A Simultaneous Bayesian Estimation of Channelized Facies and Reservoir Properties under Prior Uncertainty

Zhao, Yu (University of Tulsa) | Forouzanfar, Fahim (University of Tulsa)

OnePetro 

Abstract

In this work, a Bayesian data assimilation methodology for simultaneous estimation of channelized facies and petrophysical properties (e.g., permeability fields) is explored. Based on the work of Zhao et al. (2016a,b), common basis DCT is used for the parameterization of facies fields in order to achieve model feature extraction and reduce the inverse problem dimensionality.
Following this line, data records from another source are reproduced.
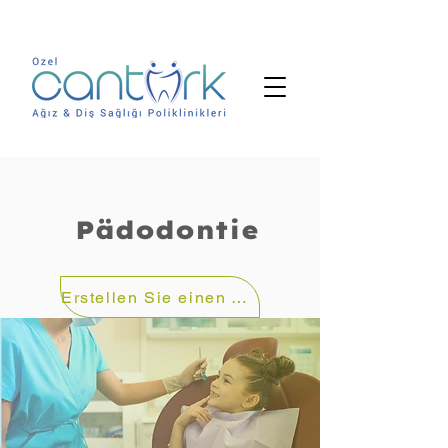
Pädodontie
Erstellen Sie einen Termin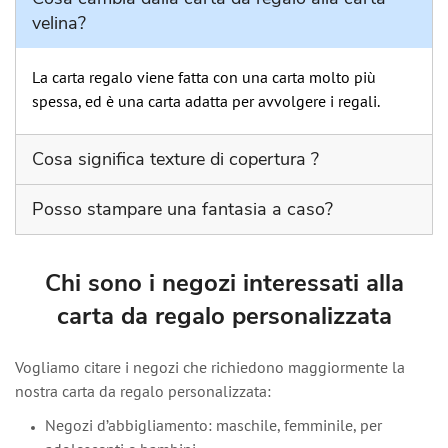
velina?
La carta regalo viene fatta con una carta molto più
spessa, ed è una carta adatta per avvolgere i regali.
Cosa significa texture di copertura ?
La percentuale di copertura di stampa indica quanta
Posso stampare una fantasia a caso?
parte della superfice del materiale utilizzato viene
effettivamente ricoperta dall'inchiostro durante la
Certamente, potete stampare tutto ciò che vi occorre,
stampa .
basta mandarci il file da stampare via mail a
Chi sono i negozi interessati alla
info@damadashop.com
carta da regalo personalizzata
Vogliamo citare i negozi che richiedono maggiormente la
nostra carta da regalo personalizzata:
Negozi d’abbigliamento: maschile, femminile, per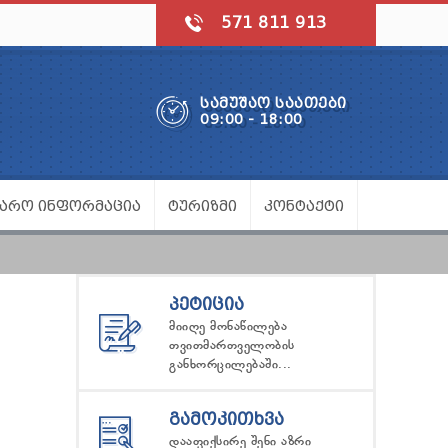
571 811 913
ᲡᲐᲛᲣᲨᲐᲝ ᲡᲐᲐᲗᲔᲑᲘ
09:00 - 18:00
ᲯᲐᲠᲝ ᲘᲜᲤᲝᲠᲛᲐᲪᲘᲐ
ᲢᲣᲠᲘᲖᲛᲘ
ᲙᲝᲜᲢᲐᲥᲢᲘ
ᲞᲔᲢᲘᲪᲘᲐ
მიიღე მონაწილება
თვითმართველობის
განხორცილებაში...
ᲒᲐᲛᲝᲙᲘᲗᲮᲕᲐ
დააფიქსირე შენი აზრი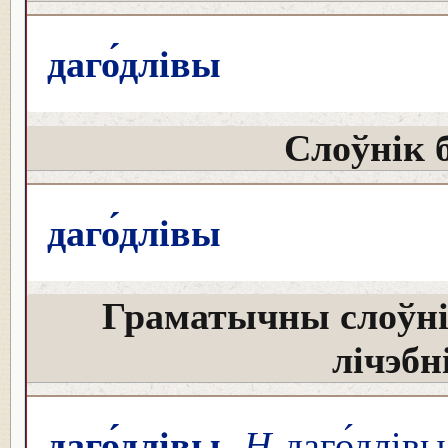
даго́длівы
Слоўнік 
даго́длівы
Граматычны слоўні
лічэбн
даго́длівы
Н
даго́длівы 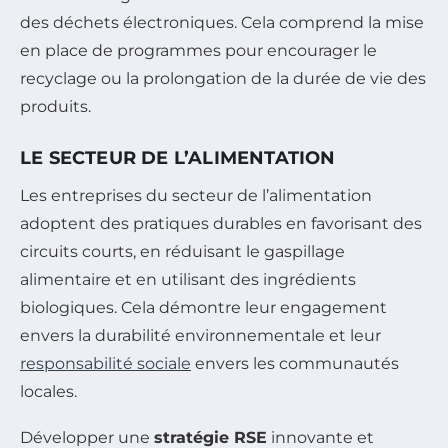
des déchets électroniques. Cela comprend la mise
en place de programmes pour encourager le
recyclage ou la prolongation de la durée de vie des
produits.
LE SECTEUR DE L’ALIMENTATION
Les entreprises du secteur de l’alimentation
adoptent des pratiques durables en favorisant des
circuits courts, en réduisant le gaspillage
alimentaire et en utilisant des ingrédients
biologiques. Cela démontre leur engagement
envers la durabilité environnementale et leur
responsabilité sociale
envers les communautés
locales.
Développer une
stratégie RSE
innovante et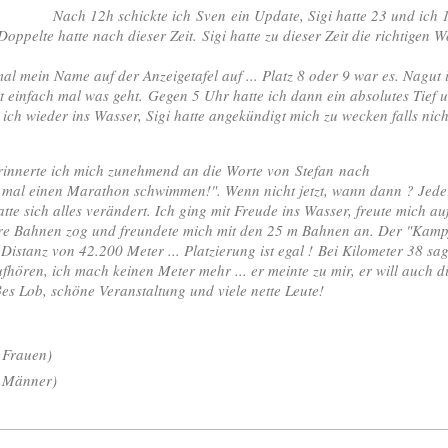
Nach 12h schickte ich Sven ein Update, Sigi hatte 23 und ich
Doppelte hatte nach dieser Zeit. Sigi hatte zu dieser Zeit die richtigen
l mein Name auf der Anzeigetafel auf ... Platz 8 oder 9 war es. Nagut i
zt einfach mal was geht. Gegen 5 Uhr hatte ich dann ein absolutes Tief u
e ich wieder ins Wasser, Sigi hatte angekündigt mich zu wecken falls nic
o erinnerte ich mich zunehmend an die Worte von Stefan nach
 mal einen Marathon schwimmen!". Wenn nicht jetzt, wann dann ? Jeder
hatte sich alles verändert. Ich ging mit Freude ins Wasser, freute mich 
ihre Bahnen zog und freundete mich mit den 25 m Bahnen an. Der "Kamp
Distanz von 42.200 Meter ... Platzierung ist egal ! Bei Kilometer 38 sa
fhören, ich mach keinen Meter mehr ... er meinte zu mir, er will auch di
es Lob, schöne Veranstaltung und viele nette Leute!
 Frauen)
 Männer)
An iterative ensemble smoother method along with a post-processing technique are employed to simultaneously update the parameterized facies model, i.e., DCT coefficients, and the permeability values within each facies in order to match the reservoir production data. Two synthetic examples are designed and investigated to evaluate the performance of the proposed history matching workflow under different types of prior uncertainty. One example is a 2D three-facies reservoir with sinuous channels and the other example involves a 3D three-facies five-layer reservoir with two different geological zones. The computational results indicate that the posterior realizations calibrated by the proposed workflow are able to correctly estimate the key geological features and permeability distributions of the true model with good data match results. It is known that the reliability of prior models is essential in solving dynamic inverse problems for subsurface characterization. However, the prior realizations are usually obtained using data from various sources with different level of uncertainty which results in great challenges in the history matching process. Thus in this paper, we investigate several particular cases regarding different prior uncertainties which include fluvial channels conditioned to uncertain hard data information or generated by diverse geological continuity models. The proposed methodology presents desirable robustness against these prior uncertainties that occur frequently in the practical applications.